Filter the entries down to the lines holding "shoulder", then copy those lines.

Records for this task: Begin

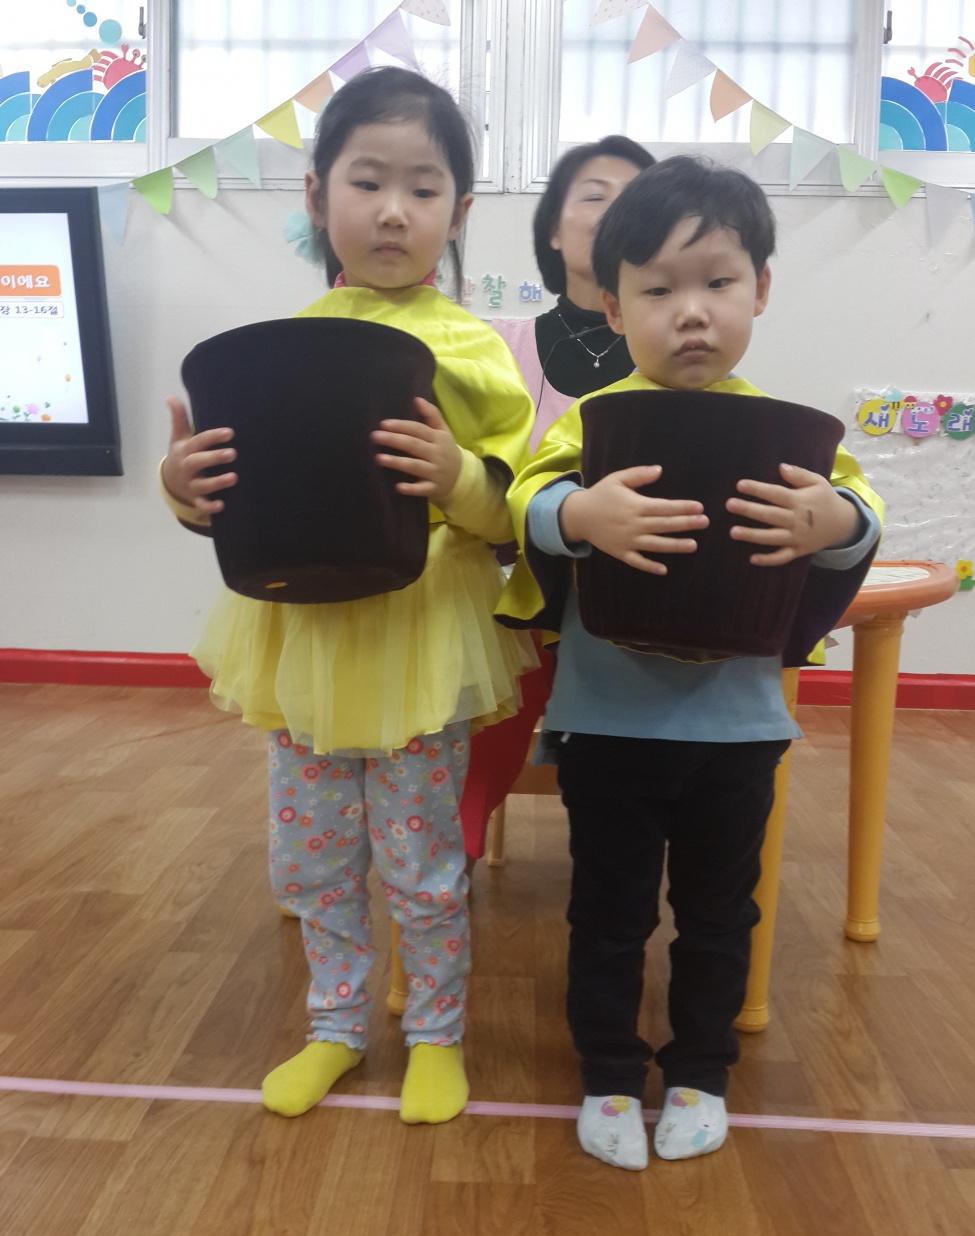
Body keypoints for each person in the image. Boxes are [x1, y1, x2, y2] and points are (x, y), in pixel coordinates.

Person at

Records for this task: End
Records for this task: Begin

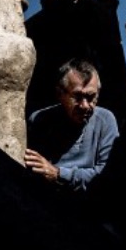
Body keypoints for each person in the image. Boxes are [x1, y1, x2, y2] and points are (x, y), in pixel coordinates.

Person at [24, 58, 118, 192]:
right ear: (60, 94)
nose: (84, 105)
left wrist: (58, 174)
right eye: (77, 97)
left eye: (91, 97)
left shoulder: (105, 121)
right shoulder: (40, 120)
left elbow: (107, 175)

Records for this task: End
Records for this task: Begin

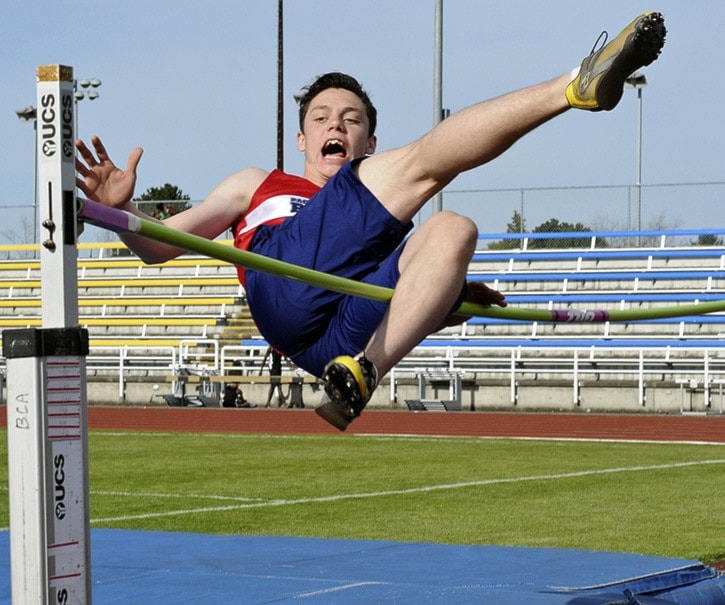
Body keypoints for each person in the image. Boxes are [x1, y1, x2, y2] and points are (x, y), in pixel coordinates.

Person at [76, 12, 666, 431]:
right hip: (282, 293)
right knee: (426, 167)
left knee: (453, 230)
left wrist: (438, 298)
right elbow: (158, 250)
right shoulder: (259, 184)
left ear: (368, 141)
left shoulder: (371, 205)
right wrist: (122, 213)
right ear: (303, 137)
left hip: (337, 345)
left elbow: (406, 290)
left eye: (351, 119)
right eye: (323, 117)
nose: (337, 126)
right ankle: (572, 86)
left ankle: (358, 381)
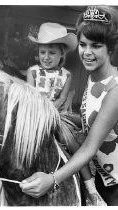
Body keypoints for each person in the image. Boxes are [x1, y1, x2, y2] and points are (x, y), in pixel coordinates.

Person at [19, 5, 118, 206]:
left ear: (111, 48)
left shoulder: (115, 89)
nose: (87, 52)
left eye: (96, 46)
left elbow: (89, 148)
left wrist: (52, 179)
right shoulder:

Records for this task: End

■ Response below
left shoulder: (105, 121)
right shoulder: (40, 120)
right shoulder: (259, 184)
left shoulder: (371, 205)
left shoulder: (115, 89)
right shoulder:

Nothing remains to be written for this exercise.